La coda

La coda

C'è è qualcosa in questa Imu che mi piace poco. E so anche che cosa: tutto. Non mi piace il fatto che sia una tassa - per quanto le tasse vadano pagate con scrupolo -, non mi piace che sia una tassa sulla casa, non mi piace che, come per il risultato di Italia-Inghilterra in "Fantozzi", si rumoreggi di aliquote da usura e non mi piace, infine, il fatto che mi costringerà a fare la coda, quest’anno, per tre volte.

Così il governo ha lasciato trapelare tra un digrignar di zanne e l’altro: tre rate, tre pagamenti. Quindi, tre code. Capisco bene che dividere la mazzata eviterà a molti di non dover impegnare l’apparecchio acustico della nonna, ma io, egoista, già fremo d’impazienza all’idea di far tre volte la coda. Non tanto per il tempo perso, quanto perché detesto quel fenomeno per cui, una volta in coda, si diventa attori di una messinscena oltremodo noiosa, che nessuno vuole recitare ma che, tutti, per qualche oscura ragione, non riescono a impedirsi di sostenere.

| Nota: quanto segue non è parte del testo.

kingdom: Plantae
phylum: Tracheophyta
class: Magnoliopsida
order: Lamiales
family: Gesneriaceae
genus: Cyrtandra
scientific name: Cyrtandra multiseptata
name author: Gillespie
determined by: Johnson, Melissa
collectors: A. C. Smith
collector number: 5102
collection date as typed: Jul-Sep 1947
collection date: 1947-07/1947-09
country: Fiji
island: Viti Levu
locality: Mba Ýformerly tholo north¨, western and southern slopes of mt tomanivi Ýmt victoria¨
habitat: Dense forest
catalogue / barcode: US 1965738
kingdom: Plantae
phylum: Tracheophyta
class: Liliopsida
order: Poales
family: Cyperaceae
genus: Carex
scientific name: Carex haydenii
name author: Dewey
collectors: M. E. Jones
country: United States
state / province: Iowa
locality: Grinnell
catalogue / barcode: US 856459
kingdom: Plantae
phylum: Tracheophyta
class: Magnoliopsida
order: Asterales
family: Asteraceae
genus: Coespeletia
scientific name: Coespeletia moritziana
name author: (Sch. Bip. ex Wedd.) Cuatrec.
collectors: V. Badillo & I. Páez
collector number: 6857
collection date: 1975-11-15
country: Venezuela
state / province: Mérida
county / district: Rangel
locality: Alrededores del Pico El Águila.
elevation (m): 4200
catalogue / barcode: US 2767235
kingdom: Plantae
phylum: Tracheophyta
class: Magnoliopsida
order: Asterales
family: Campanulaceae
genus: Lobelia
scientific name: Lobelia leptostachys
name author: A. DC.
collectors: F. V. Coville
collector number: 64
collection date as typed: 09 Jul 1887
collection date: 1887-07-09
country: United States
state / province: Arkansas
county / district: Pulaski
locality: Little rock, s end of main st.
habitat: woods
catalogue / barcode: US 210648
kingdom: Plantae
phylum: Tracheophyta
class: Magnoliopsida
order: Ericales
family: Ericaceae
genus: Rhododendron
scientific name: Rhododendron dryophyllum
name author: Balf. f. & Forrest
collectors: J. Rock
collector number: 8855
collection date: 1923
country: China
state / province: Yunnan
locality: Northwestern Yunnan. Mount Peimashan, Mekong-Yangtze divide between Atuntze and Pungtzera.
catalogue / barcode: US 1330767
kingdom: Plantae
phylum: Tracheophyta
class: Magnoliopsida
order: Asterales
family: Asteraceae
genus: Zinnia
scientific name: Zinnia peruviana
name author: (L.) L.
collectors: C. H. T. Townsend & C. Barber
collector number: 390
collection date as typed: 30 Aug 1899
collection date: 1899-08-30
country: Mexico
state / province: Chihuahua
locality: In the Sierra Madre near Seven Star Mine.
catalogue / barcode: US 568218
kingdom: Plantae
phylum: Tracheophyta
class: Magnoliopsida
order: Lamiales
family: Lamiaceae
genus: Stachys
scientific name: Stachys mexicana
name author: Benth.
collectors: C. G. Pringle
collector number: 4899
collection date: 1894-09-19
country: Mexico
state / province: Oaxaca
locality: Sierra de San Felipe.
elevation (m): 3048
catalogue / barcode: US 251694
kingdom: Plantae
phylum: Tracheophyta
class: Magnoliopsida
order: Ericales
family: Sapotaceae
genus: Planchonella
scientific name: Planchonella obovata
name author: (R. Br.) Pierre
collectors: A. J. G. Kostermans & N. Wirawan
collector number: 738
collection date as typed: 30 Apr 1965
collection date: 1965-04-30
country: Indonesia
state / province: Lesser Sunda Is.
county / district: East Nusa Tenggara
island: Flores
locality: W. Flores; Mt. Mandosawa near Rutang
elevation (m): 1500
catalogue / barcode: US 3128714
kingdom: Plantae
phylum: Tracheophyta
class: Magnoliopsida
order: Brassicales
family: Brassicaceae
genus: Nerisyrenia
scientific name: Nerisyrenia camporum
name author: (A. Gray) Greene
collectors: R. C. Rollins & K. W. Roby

A parte il primo della fila, quello che è già allo sportello, e che odio di default, la gente con cui condivido la coda di solito mi è simpatica. Sono spesso persone dotate di spirito, certamente di esperienza. Con loro si potrebbe parlare di tutto: cinema, gastronomia, lancio del giavellotto, tecniche di estrazione del berillio. Invece, a certo punto, come posseduto da un incantesimo, qualcuno della fila, non più padrone di se stesso, apre la bocca e dice: «Se ne va tutta la mattina per pagare le tasse». Un secondo, prigioniero del medesimo incanto, replica: «Con tutta la gente che hanno a scaldare le sedie, guarda te se devono aprire un solo sportello». Un terzo, lo sguardo fisso di uno zombie, aggiunge: «A prendere soldi ti fanno sempre fretta. Quando devono darli, aspetta e spera». E io, senza volerlo, cercando di trattenermi, lottando contro me stesso, ma infine cedendo, rovinando addirittura, mi abbandono alla inevitabile conclusione: «Almeno sapessimo dove vanno a finire, tutti questi soldi...».